To do
Copy the lines of the records below verbatim, covering the stretch from the line containing "name author: (Sm.) Alston" through the line containing "catalogue / barcode: US 1703096".

[Stored dataset items]
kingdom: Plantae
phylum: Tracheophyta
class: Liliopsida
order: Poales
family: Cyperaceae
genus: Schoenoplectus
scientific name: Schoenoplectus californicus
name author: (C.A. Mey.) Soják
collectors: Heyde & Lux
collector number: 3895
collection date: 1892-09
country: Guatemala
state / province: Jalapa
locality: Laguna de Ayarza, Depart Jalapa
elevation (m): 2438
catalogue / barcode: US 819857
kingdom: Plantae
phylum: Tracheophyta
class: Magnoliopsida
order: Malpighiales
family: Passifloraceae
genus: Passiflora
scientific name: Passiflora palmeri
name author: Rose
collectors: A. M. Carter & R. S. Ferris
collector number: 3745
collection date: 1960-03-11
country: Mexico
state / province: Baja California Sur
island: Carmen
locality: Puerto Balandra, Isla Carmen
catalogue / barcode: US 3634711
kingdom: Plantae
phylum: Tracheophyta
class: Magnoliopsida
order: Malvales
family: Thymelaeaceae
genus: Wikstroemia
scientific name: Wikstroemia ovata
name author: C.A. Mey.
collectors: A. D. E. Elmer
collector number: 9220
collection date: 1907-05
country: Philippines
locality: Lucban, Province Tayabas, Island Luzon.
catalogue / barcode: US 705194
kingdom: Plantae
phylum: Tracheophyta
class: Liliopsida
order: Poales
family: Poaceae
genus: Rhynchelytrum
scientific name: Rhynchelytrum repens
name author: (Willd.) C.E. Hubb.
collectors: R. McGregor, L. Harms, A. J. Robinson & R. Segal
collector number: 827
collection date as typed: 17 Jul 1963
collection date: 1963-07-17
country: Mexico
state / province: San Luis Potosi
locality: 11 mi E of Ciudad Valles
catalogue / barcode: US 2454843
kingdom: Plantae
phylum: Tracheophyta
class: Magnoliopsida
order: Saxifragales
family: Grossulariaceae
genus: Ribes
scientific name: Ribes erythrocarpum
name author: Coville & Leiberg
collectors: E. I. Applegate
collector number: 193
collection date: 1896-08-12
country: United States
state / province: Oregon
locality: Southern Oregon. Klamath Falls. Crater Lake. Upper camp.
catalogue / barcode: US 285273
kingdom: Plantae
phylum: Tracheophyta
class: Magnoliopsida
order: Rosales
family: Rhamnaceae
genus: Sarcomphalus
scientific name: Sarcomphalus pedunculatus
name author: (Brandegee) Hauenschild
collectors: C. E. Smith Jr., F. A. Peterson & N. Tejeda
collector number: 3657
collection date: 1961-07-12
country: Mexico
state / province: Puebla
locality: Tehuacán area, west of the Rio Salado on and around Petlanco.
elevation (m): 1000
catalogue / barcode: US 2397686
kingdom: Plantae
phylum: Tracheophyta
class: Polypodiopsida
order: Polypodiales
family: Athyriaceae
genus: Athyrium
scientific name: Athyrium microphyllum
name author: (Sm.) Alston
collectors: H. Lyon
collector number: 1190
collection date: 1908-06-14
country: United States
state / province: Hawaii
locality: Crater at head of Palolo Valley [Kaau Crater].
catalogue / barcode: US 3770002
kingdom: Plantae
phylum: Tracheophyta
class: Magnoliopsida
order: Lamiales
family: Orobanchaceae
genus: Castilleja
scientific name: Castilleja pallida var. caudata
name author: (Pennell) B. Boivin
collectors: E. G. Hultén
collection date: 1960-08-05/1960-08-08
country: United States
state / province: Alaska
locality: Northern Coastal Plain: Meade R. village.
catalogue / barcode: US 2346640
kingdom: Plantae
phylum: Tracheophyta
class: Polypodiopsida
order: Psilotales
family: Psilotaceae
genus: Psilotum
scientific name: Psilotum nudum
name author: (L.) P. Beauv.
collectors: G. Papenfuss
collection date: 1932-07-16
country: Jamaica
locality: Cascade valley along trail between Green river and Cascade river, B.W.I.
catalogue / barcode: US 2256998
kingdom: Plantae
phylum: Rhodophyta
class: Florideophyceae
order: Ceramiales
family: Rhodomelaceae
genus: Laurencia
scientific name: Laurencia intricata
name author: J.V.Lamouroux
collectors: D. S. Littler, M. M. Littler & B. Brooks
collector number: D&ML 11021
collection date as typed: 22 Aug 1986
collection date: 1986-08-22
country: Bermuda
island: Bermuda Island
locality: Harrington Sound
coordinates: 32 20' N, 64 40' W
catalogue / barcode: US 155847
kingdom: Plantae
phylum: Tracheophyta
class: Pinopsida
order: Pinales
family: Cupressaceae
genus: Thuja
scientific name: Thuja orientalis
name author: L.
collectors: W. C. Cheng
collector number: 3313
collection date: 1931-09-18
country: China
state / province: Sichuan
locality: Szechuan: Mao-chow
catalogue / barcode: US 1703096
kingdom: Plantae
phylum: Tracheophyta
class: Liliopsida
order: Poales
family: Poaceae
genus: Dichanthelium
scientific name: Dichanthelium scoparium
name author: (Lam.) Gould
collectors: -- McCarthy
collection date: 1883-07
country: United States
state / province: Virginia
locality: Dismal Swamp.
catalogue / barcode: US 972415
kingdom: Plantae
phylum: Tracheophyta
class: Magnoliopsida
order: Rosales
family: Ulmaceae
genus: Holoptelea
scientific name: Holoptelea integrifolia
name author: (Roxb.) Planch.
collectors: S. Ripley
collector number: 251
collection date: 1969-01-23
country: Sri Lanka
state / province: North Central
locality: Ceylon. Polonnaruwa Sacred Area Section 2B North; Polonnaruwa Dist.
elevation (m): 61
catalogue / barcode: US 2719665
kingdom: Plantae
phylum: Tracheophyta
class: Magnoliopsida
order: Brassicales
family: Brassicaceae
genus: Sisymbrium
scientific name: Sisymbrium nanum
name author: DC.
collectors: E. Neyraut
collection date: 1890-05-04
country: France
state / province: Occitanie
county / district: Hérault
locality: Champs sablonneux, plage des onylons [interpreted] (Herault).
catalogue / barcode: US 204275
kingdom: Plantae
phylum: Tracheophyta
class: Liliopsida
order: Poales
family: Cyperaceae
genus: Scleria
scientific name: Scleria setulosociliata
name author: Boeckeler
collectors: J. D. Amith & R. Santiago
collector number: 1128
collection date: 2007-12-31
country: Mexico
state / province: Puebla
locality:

Task solution
name author: (Sm.) Alston
collectors: H. Lyon
collector number: 1190
collection date: 1908-06-14
country: United States
state / province: Hawaii
locality: Crater at head of Palolo Valley [Kaau Crater].
catalogue / barcode: US 3770002
kingdom: Plantae
phylum: Tracheophyta
class: Magnoliopsida
order: Lamiales
family: Orobanchaceae
genus: Castilleja
scientific name: Castilleja pallida var. caudata
name author: (Pennell) B. Boivin
collectors: E. G. Hultén
collection date: 1960-08-05/1960-08-08
country: United States
state / province: Alaska
locality: Northern Coastal Plain: Meade R. village.
catalogue / barcode: US 2346640
kingdom: Plantae
phylum: Tracheophyta
class: Polypodiopsida
order: Psilotales
family: Psilotaceae
genus: Psilotum
scientific name: Psilotum nudum
name author: (L.) P. Beauv.
collectors: G. Papenfuss
collection date: 1932-07-16
country: Jamaica
locality: Cascade valley along trail between Green river and Cascade river, B.W.I.
catalogue / barcode: US 2256998
kingdom: Plantae
phylum: Rhodophyta
class: Florideophyceae
order: Ceramiales
family: Rhodomelaceae
genus: Laurencia
scientific name: Laurencia intricata
name author: J.V.Lamouroux
collectors: D. S. Littler, M. M. Littler & B. Brooks
collector number: D&ML 11021
collection date as typed: 22 Aug 1986
collection date: 1986-08-22
country: Bermuda
island: Bermuda Island
locality: Harrington Sound
coordinates: 32 20' N, 64 40' W
catalogue / barcode: US 155847
kingdom: Plantae
phylum: Tracheophyta
class: Pinopsida
order: Pinales
family: Cupressaceae
genus: Thuja
scientific name: Thuja orientalis
name author: L.
collectors: W. C. Cheng
collector number: 3313
collection date: 1931-09-18
country: China
state / province: Sichuan
locality: Szechuan: Mao-chow
catalogue / barcode: US 1703096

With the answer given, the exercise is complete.